| Brano scelto |
===

Cari amici (sacerdoti e laici) dell’unità pastorale “Nostra Signora della Graffignana”,  

vi saluto col cuore e non per pura formalità e vi ringrazio in anticipo per la vostra accoglienza. Per quanto sia difficile trovare argomenti concreti quando ancora ci si conosce poco di persona, vi voglio assicurare che sono sinceramente felice di entrare a far parte della vostra famiglia: ci vengo volentieri, ho già iniziato a pregare per voi e sono desideroso di condividere un tratto della vostra storia. 

Sono certo che il Signore benedirà questa nostra esperienza comune perché, in estrema sintesi, me lo sento, per una sorta di sesto senso. È il mio primo incarico da parroco e vi chiedo quindi una buona dose di indulgenza per qualche ingenuità che è da mettere in conto e perdonare ad un neofita. Ho buoni presentimenti perché le vostre comunità, da come le hanno descritte, hanno tutte le caratteristiche per realizzare un cammino fruttuoso insieme: una fede radicata nella storia e, al tempo stesso, disposta a continuare ad imparare; un modo di intendere le relazioni ancora ricco di umanità; un tessuto sociale ancora molto ispirato al modello della famiglia.

===

| Righe dei record |
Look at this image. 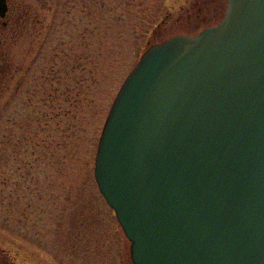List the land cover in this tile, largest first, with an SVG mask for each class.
I'll use <instances>...</instances> for the list:
<instances>
[{
  "label": "water",
  "instance_id": "1",
  "mask_svg": "<svg viewBox=\"0 0 264 264\" xmlns=\"http://www.w3.org/2000/svg\"><path fill=\"white\" fill-rule=\"evenodd\" d=\"M94 176L133 264H264V0L145 49Z\"/></svg>",
  "mask_w": 264,
  "mask_h": 264
},
{
  "label": "rangeland",
  "instance_id": "2",
  "mask_svg": "<svg viewBox=\"0 0 264 264\" xmlns=\"http://www.w3.org/2000/svg\"><path fill=\"white\" fill-rule=\"evenodd\" d=\"M218 4L9 0L0 27L16 71L0 100V264L131 262L94 176L104 123L143 51L208 28Z\"/></svg>",
  "mask_w": 264,
  "mask_h": 264
},
{
  "label": "trees",
  "instance_id": "3",
  "mask_svg": "<svg viewBox=\"0 0 264 264\" xmlns=\"http://www.w3.org/2000/svg\"><path fill=\"white\" fill-rule=\"evenodd\" d=\"M30 21H31V18L28 15L27 18H26L25 25L27 26V24H29L28 22H30ZM9 36H10L9 30H7L5 27L1 26L0 27V100L2 98L3 92L6 90L5 88L2 89V83L4 81H6V84H8V82L12 79L11 75H13V73L16 71V69H13V67H12L13 61H15V60H13L12 57H9L6 54L7 45L5 44V41H7ZM2 90H4V91L2 92ZM38 114H39V116H38ZM40 114L41 113L36 112V115L38 116L37 118L40 117ZM29 116L30 117L35 116V113L33 111H31ZM42 116L45 117L46 114H42ZM24 124L25 123H23V125ZM0 144H1V141H0ZM2 156H3V154L1 153V147H0V159L2 158ZM21 162L25 166L24 170L30 169L29 168V163H28V161L25 158H23L21 160Z\"/></svg>",
  "mask_w": 264,
  "mask_h": 264
},
{
  "label": "flooded vegetation",
  "instance_id": "4",
  "mask_svg": "<svg viewBox=\"0 0 264 264\" xmlns=\"http://www.w3.org/2000/svg\"><path fill=\"white\" fill-rule=\"evenodd\" d=\"M7 3H8V12H7V16L5 17V19L8 17L9 9H10L9 0H7ZM227 3H228V0H219V4L217 5L216 12L213 15L214 21L211 24H209L208 27L215 26L222 20V18L225 15V11H226V8H227ZM196 6H198V4ZM191 8H194V4H192ZM198 9H200V11H201L202 7L198 8ZM182 33L190 34V35H194L195 34V33L192 34L191 32H182ZM129 264H133V263L130 262Z\"/></svg>",
  "mask_w": 264,
  "mask_h": 264
}]
</instances>
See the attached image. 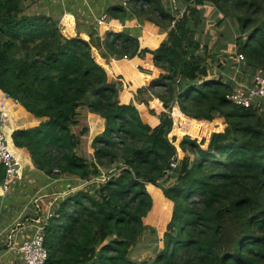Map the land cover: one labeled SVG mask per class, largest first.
Returning a JSON list of instances; mask_svg holds the SVG:
<instances>
[{"label": "trees", "instance_id": "trees-1", "mask_svg": "<svg viewBox=\"0 0 264 264\" xmlns=\"http://www.w3.org/2000/svg\"><path fill=\"white\" fill-rule=\"evenodd\" d=\"M26 1L0 0V89L44 121L15 130L13 144L45 175L78 182L45 229V264H137L129 255L155 231L144 220L153 197L146 221L159 223L162 235L167 228L162 250L141 264H264V102L243 107L228 99L233 88L209 67L208 32L213 21L233 20L238 36L220 51L234 43L245 74L264 70V0H132L129 8L107 9V16H134L168 32L155 50L141 49L127 31L108 32L104 41L108 57L151 54L162 70L136 95L146 106L151 97L162 102L154 127L136 105L120 102L121 84L95 59L92 38L64 35L51 16L27 13ZM175 105L192 120H221L223 131L209 143L191 136L178 142L170 137ZM83 107L105 120L91 160L78 154L88 130L72 129ZM4 178L0 165V183ZM148 185L163 194L150 187L152 197ZM160 203L170 212L158 215Z\"/></svg>", "mask_w": 264, "mask_h": 264}, {"label": "crops", "instance_id": "crops-1", "mask_svg": "<svg viewBox=\"0 0 264 264\" xmlns=\"http://www.w3.org/2000/svg\"><path fill=\"white\" fill-rule=\"evenodd\" d=\"M52 2L53 4L49 5L51 6V10L54 9L53 6H55L56 11H54V13L56 14L53 13L49 16L53 19L56 18V21L60 23L64 35L75 37L79 34L80 37L86 41H90L92 38L95 59L106 69L110 80H118L121 84L120 102L122 104L133 103L138 108L145 123L152 127L157 126L159 124V114L164 111L162 102L155 97H151L149 99V105L146 106L137 101L136 95L139 89L146 88L152 81L158 79L162 70L154 65L153 56L151 54H146L143 58H140L139 56L132 59L117 57L110 58L104 47V41L108 32L117 33L127 31L129 34L138 37L141 49L155 50L166 39L168 32L162 30L150 21L140 20L134 16H129L127 19L121 20L108 15L109 18L105 23L101 25L97 24V19L103 14H107V9L119 5L117 0H53ZM226 21L229 22V20ZM226 21H224V23ZM211 43L213 46L212 53L215 59L214 62H212V60L209 61L212 77H221L233 88L236 86V83L240 82H243L246 85L250 84L253 74H245L242 70V73L240 72L241 76L235 78V71L237 70L236 45H234V43L229 44L226 50L220 51V49L225 47L227 43H222V46L217 49L215 47L216 43L214 35ZM132 68L136 70L138 74L137 77L142 81L139 85H136L132 79L127 77V73H129ZM151 110L154 113L150 112ZM173 117L178 130H180L181 126L184 127V125L188 126L190 124L188 123L190 118L183 115L177 105L173 107ZM79 120V124L72 128L74 133L79 134L83 128H86L88 132L81 137V145L78 148V154L91 160L94 156L92 142L95 137L105 131V120L101 116L91 113L86 107L79 110ZM42 121H44V119L36 118L34 115L28 113L21 104H16L12 115V129L10 131L11 142L13 143L12 133L15 130L36 127ZM190 121L200 123L197 133H189L195 135V137H199L200 139L198 141L206 139L207 143H209V140L215 131H223L224 129L223 122L219 119L212 122ZM181 130L184 129L182 128ZM182 137L176 135L178 142L182 140ZM16 149L21 155L24 163V179L4 200L6 211L4 212L3 219L5 221L7 220L8 224H3V228L7 230L5 234H8L10 229L16 227V219L25 214L26 219L21 220V226L18 229L24 231L23 233L27 232L26 235H28L30 230L27 231V229L32 225V222H34L36 218L34 205L40 207V213L42 214L46 211L47 206L51 203L52 199L61 196H63L61 197V200L64 199L73 192L70 191V188H74L78 182L74 177L66 175L60 177H50L45 175L34 166L30 154L26 149ZM178 156L180 159L183 157V152L181 150H178ZM150 187L160 190L163 194L161 189L153 185H148L147 188L151 195L152 191ZM153 201L154 205L152 211L155 206L154 197ZM152 211L144 219L146 224V220ZM170 220L171 216L169 222ZM152 224L154 223H151V225ZM166 228L167 226L163 231V235ZM4 236L7 240L6 235ZM11 258L12 257L7 253V255H5L6 261L4 260L3 264H16L17 261L14 263Z\"/></svg>", "mask_w": 264, "mask_h": 264}, {"label": "built area", "instance_id": "built-area-1", "mask_svg": "<svg viewBox=\"0 0 264 264\" xmlns=\"http://www.w3.org/2000/svg\"><path fill=\"white\" fill-rule=\"evenodd\" d=\"M131 1L117 0L118 4L124 8H129ZM97 20L98 24L101 25L108 20V16L103 14ZM236 55L237 70L235 71V78H238L241 76L242 68L240 69V66L245 62V57L238 52ZM228 99L233 104L243 107L257 106L259 103L264 102V70H257L248 85L243 82L236 83V86L228 95ZM16 104L18 102L13 99L10 93L0 89V165L5 170V178L0 183V264L4 263L7 253L12 257L11 260L13 259L14 263L19 257L23 264H45L48 259V251L44 246L45 229L49 221L56 217V209L63 196L52 199L46 211L42 214L40 213V207L33 204L36 218L27 229V231L30 230L28 235H26L27 232L23 233L24 231L18 229L21 226V220L26 219L25 214L16 219V227L10 229L8 234H5L7 230L3 228V217L6 211L4 200L24 179L22 157L10 139L12 115ZM171 167L176 168L177 162H172ZM56 174H58V171H55ZM4 235H6L7 240Z\"/></svg>", "mask_w": 264, "mask_h": 264}, {"label": "rangeland", "instance_id": "rangeland-1", "mask_svg": "<svg viewBox=\"0 0 264 264\" xmlns=\"http://www.w3.org/2000/svg\"><path fill=\"white\" fill-rule=\"evenodd\" d=\"M53 0H28L26 1L23 6L24 9L27 13L29 14H42V15H47L49 16L50 14H53L54 11H56L55 6L54 9L51 10V6L49 4H53L52 2ZM165 3L167 5L172 6V1L171 0H165ZM56 14V13H54ZM210 20L213 21V19L216 17L215 15L210 13ZM54 20L56 21V18H54ZM214 23L211 24L208 27V32H210L211 35L215 36V47L218 49L220 46H222L221 44L224 43H228L227 41H229V39H231V41H233V38L235 39V37L238 36L237 33V26L236 23L233 20H229L226 21L222 26H218L216 25L215 21H213ZM236 45V44H234ZM236 51L238 52V47L236 45ZM239 53V52H238ZM240 54V53H239ZM116 67L118 68V66L116 65ZM137 72L136 70H134V68H132L129 73H127V77L132 79L133 82L136 85H139L142 81L139 80V78L137 77ZM21 110V109H20ZM17 111V110H16ZM22 111V110H21ZM23 113V112H22ZM176 115V114H175ZM192 120V119H190ZM188 120V123H190L188 126L184 127V130H181L183 128V126L180 127V130H178L177 125L174 126L175 129L172 131V133L170 134L171 137H176V135H178V137H186V136H191V137H195V135L189 134V133H197L199 130V125L194 124V122ZM177 133V134H175ZM195 139H200L199 137H195ZM87 141V140H85ZM166 206L163 203H160L159 205L156 206V212L158 215L163 216L166 213L170 212L169 208H165ZM172 210H173V205H172ZM172 214V213H171ZM147 222V221H146ZM161 222V221H160ZM3 224L7 225V220L5 221L3 219ZM159 226V223H157ZM148 226L155 228L154 232H151L150 230H148L139 240V243L137 244L136 247H134L131 252H130V258L132 261H134L137 264H141L142 262H145L147 260L153 259L154 257H156V255L162 250L163 248V237L162 234H160V229L158 228V226H156V224H152L154 226L151 225V221L147 222ZM16 264H23L21 258H17V262Z\"/></svg>", "mask_w": 264, "mask_h": 264}, {"label": "water", "instance_id": "water-1", "mask_svg": "<svg viewBox=\"0 0 264 264\" xmlns=\"http://www.w3.org/2000/svg\"><path fill=\"white\" fill-rule=\"evenodd\" d=\"M129 258H130V255H129ZM131 259V258H130ZM134 262V261H133Z\"/></svg>", "mask_w": 264, "mask_h": 264}]
</instances>
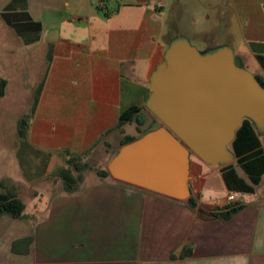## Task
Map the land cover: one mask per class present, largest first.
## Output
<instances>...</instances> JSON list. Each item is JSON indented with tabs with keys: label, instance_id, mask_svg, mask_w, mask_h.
Returning <instances> with one entry per match:
<instances>
[{
	"label": "crops",
	"instance_id": "crops-1",
	"mask_svg": "<svg viewBox=\"0 0 264 264\" xmlns=\"http://www.w3.org/2000/svg\"><path fill=\"white\" fill-rule=\"evenodd\" d=\"M93 2L0 0V41L8 42L0 46V182L25 205L22 219H0V264H264V177L252 194L230 192L222 167L233 164L245 178L235 156L215 166L193 156L195 208L95 174L123 137H138L135 122L116 128L122 111L141 109L143 131L153 121L149 79L172 37L159 0ZM227 7L219 44L264 78L257 58L264 57V0H227ZM3 13L16 15L11 25ZM7 105L16 111L13 132L1 123ZM24 115L29 124L19 138ZM67 152L86 153L82 161L94 172L74 193L57 176ZM229 195L245 207L229 220L209 217ZM185 247L191 256L181 258Z\"/></svg>",
	"mask_w": 264,
	"mask_h": 264
},
{
	"label": "water",
	"instance_id": "water-1",
	"mask_svg": "<svg viewBox=\"0 0 264 264\" xmlns=\"http://www.w3.org/2000/svg\"><path fill=\"white\" fill-rule=\"evenodd\" d=\"M149 88L146 108L155 119L108 162L115 181L184 201L191 154L208 165L229 163L244 119L264 135V89L228 46L200 53L171 40Z\"/></svg>",
	"mask_w": 264,
	"mask_h": 264
},
{
	"label": "trees",
	"instance_id": "trees-1",
	"mask_svg": "<svg viewBox=\"0 0 264 264\" xmlns=\"http://www.w3.org/2000/svg\"><path fill=\"white\" fill-rule=\"evenodd\" d=\"M16 15H10L9 13H3V20L11 25L12 19ZM39 29V28H38ZM259 62L264 68V57H257ZM255 79L258 81L260 86L264 89V78L254 75ZM141 109L138 107H130L122 111L119 115L118 123L116 125L117 129H120L125 124H130L135 122L137 125L138 137L143 134L142 127L146 123V119L142 116H138ZM29 115L22 116L18 121V136L19 138L26 137V131L29 124ZM155 117L153 116V120ZM138 137L125 136L122 139L121 146L132 142ZM230 149L235 156V164L242 170L245 178L240 177L233 164H228L222 167V176L227 186V189L232 193L239 194H252L255 191V187L258 186L264 177V151L261 147V143L256 131L253 129L249 120L244 119L241 125L235 132V138L230 144ZM69 158L66 161V167L61 168L57 171L58 178L62 181L63 188L67 193H74L78 190L79 183L82 181V177L78 174L76 177L73 176L72 170L77 173H82L89 169L88 165L82 161V158L86 153L81 154H70L66 153ZM95 174L99 178L110 177L106 169H94ZM115 181V180H114ZM123 186L131 187L133 186L115 181ZM135 188V187H134ZM0 219L2 217H10L13 219H22L24 217L25 205L18 197L17 192L13 188L6 186V182H0ZM144 192L151 193L152 195L162 197L171 201L177 200L152 193L146 190ZM189 207L195 208L196 203L192 197H189L184 201ZM245 205L237 200L226 204L224 206L214 207L210 213L209 217L229 220L239 211H241ZM30 242V240H26ZM191 256V250L187 247L183 249L180 254L181 258H187Z\"/></svg>",
	"mask_w": 264,
	"mask_h": 264
},
{
	"label": "rangeland",
	"instance_id": "rangeland-1",
	"mask_svg": "<svg viewBox=\"0 0 264 264\" xmlns=\"http://www.w3.org/2000/svg\"><path fill=\"white\" fill-rule=\"evenodd\" d=\"M164 4L165 16L164 26L168 34L177 43L186 42L190 47L196 49L198 52L208 53L224 47L220 45V32H219V20L221 18H227L229 10L227 7V0H159ZM110 6H116L120 0H109ZM93 8L95 7L92 0ZM2 34L5 32L1 30ZM0 46H8V42L2 43ZM242 64V63H241ZM243 65V64H242ZM245 72L253 75V72L244 67ZM34 73H32L33 77ZM31 77V78H32ZM15 107L7 105L5 115L3 114L1 123L4 127L14 131L15 121ZM151 120V118H149ZM134 125L126 126L127 132L134 131ZM10 132L8 135L10 136ZM9 136H7L9 138ZM261 139V143L264 145V135H258ZM229 150L230 147L228 146ZM5 154V153H4ZM193 158L191 154L190 160ZM92 168L96 165L90 163ZM104 168V167H98ZM73 176L81 175L82 179H87L85 182H89V179H93V170H86L82 173H77L72 170ZM238 196L237 194H235Z\"/></svg>",
	"mask_w": 264,
	"mask_h": 264
},
{
	"label": "built area",
	"instance_id": "built-area-1",
	"mask_svg": "<svg viewBox=\"0 0 264 264\" xmlns=\"http://www.w3.org/2000/svg\"><path fill=\"white\" fill-rule=\"evenodd\" d=\"M234 200H235V199H234V197H233L232 195H229V196H227V198H226V202H227V204L233 202Z\"/></svg>",
	"mask_w": 264,
	"mask_h": 264
}]
</instances>
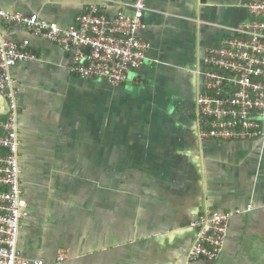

===

| Cosa fare |
(1) Traduci in inglese questa frase del brano: "È il mio primo incarico da parroco e vi chiedo quindi una buona dose di indulgenza per qualche ingenuità che è da mettere in conto e perdonare ad un neofita."
(2) Conta le righe dei record che contengono la stringa "JSON". Scrivi soltanto il numero.
Il brano e i record non hanno nessun legame tra loro.

| Soluzioni |
(1) This is my first assignment as a parish priest, so I ask you for a good measure of indulgence for the occasional naivety that is to be expected and forgiven in a newcomer.

(2) 2